Bush, George (Herbert Walker) (b. June 12, 1924, Milton, Mass., U.S.) 41st president of the U.S. (1989-93). Bush was the son of Prescott Bush, an investment banker and U.S. senator from Connecticut. He served in World War II as a toipedo bomber pilot on aircraft carriers in the Pacific, flying some 58 combat missions; he was shot down by the Japanese in 1944. After graduating from Yale University in 1948, he started an oil business in Texas. He was elected to a Republican seat in the U.S. House of Representatives (1966-70) and later served as ambassador to the UN (1971-72), chief of liaison to China (1974-76), and head of the CIA (1976-77). In 1980 he lost the Republican Party nomination for president to Ronald Reagan.
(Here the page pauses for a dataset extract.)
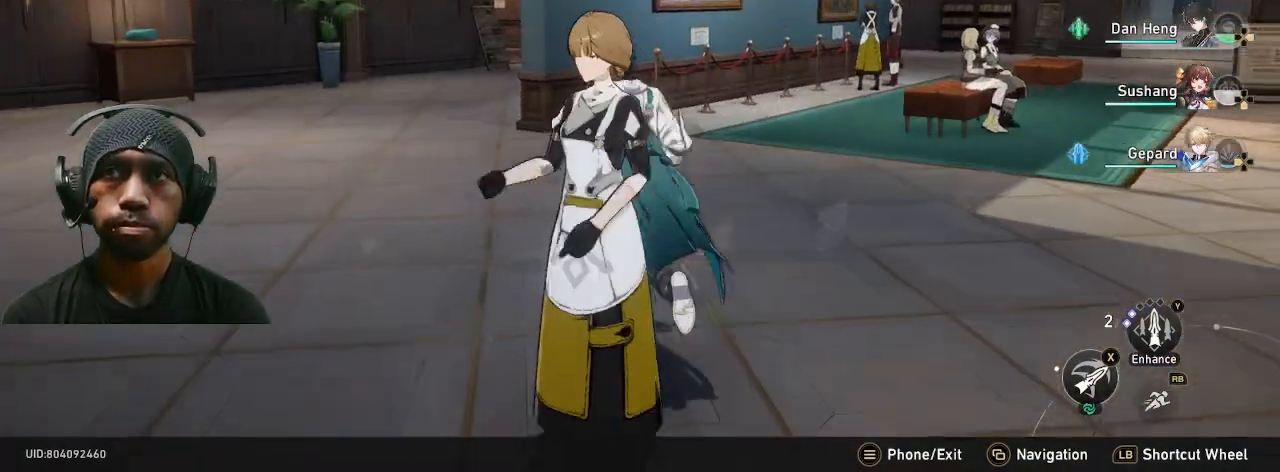
{"dt_ms": 500, "buttons": ["R2"], "left_stick": "up-right", "right_stick": "right", "button_events": []}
Bush served as vice president under Reagan (1981— 89), whom he succeeded as president, defeating Michael Dukakis. He made no dramatic departures from Reagan’s policies. In 1989 he ordered a brief military invasion of Panama, which toppled that country’s leader, Gen. Manuel Noriega. He helped impose a UN-approved embargo against Iraq in 1990 to force its withdrawal from Kuwait. When Iraq refused, he authorized a U.S.-led air offensive that began the Persian Gulf War. Despite general approval of his foreign policy, an economic recession led to his defeat by Bill Clinton in 1992. His son George W. Bush was elected governor of Texas in 1994 and president of the U.S. in 2000. Another son, Jeb Bush, was elected governor of Florida in 1998.